| DATA RECORDS |
====================

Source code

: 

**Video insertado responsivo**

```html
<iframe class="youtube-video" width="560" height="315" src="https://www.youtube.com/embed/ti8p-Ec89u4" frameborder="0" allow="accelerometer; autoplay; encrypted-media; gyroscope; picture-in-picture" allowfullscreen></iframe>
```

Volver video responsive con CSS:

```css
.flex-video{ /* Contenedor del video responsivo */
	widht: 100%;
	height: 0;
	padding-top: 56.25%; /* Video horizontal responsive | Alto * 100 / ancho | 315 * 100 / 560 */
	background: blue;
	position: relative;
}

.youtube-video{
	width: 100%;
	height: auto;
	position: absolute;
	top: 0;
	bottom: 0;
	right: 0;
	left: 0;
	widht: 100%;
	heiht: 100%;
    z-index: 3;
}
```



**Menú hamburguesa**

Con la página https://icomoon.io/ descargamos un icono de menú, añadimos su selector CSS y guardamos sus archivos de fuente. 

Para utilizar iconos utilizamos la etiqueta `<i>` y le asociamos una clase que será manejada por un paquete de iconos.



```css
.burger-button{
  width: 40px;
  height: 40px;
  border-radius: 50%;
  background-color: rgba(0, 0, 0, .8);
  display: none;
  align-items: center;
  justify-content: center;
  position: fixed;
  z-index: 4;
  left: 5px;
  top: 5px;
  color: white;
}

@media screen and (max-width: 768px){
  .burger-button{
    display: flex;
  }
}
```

====================

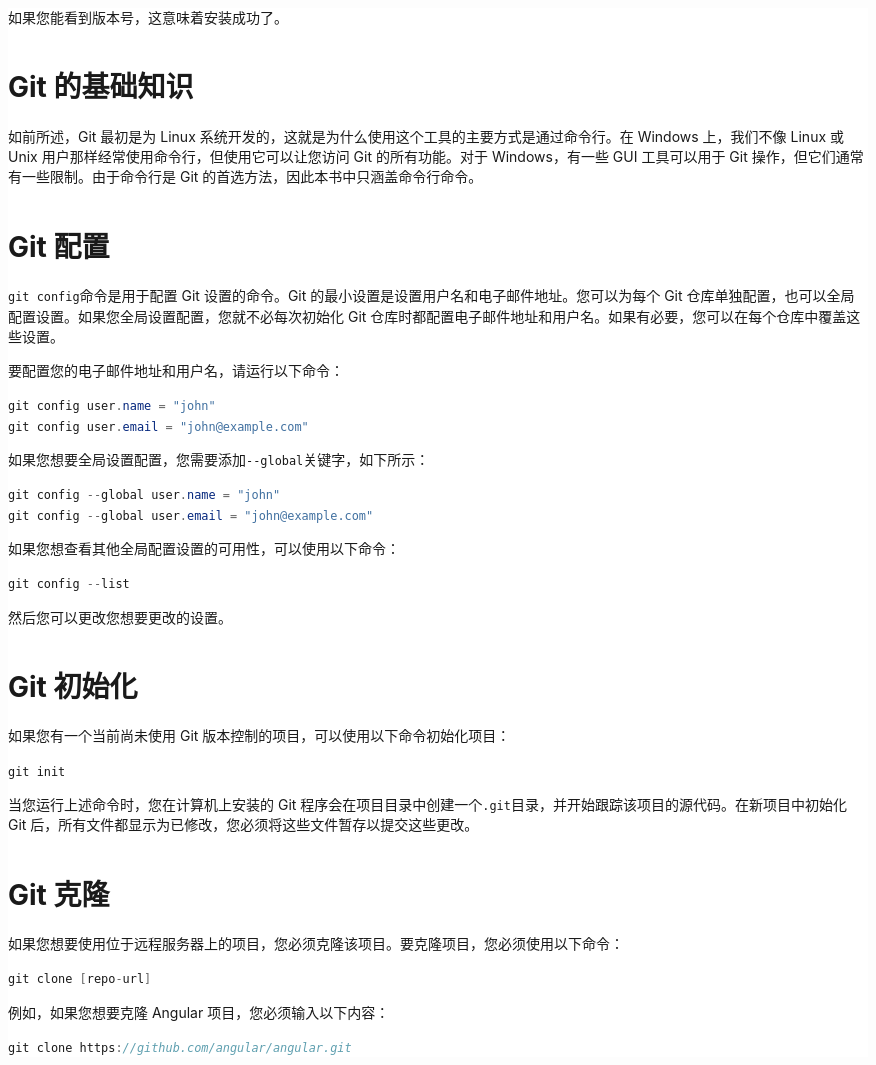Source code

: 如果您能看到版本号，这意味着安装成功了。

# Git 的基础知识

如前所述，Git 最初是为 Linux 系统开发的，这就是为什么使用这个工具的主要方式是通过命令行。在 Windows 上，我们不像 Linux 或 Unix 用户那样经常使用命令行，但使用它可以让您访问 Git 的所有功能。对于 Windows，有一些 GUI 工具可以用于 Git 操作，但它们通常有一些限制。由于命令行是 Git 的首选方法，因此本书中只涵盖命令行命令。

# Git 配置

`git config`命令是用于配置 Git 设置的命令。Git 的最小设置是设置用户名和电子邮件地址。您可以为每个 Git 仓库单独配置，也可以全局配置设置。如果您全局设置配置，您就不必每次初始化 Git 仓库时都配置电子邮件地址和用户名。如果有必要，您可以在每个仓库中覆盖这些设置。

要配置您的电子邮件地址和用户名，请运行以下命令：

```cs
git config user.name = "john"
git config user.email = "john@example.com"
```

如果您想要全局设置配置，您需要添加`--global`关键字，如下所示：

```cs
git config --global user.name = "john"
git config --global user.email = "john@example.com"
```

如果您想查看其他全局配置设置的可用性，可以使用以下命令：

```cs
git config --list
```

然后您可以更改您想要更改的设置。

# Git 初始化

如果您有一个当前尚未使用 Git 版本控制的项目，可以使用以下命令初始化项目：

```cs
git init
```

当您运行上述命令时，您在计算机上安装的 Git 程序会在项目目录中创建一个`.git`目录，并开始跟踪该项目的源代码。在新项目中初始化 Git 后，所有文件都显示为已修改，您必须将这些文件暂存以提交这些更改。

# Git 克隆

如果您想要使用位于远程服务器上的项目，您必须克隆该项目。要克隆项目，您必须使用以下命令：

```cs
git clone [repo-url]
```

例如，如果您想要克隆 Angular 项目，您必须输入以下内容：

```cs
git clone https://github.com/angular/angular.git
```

====================

| ACTIVITY |
Copy out all lines from the material above that contain the string "user".

| TASK ANSWER |
git config user.name = "john"
git config user.email = "john@example.com"
git config --global user.name = "john"
git config --global user.email = "john@example.com"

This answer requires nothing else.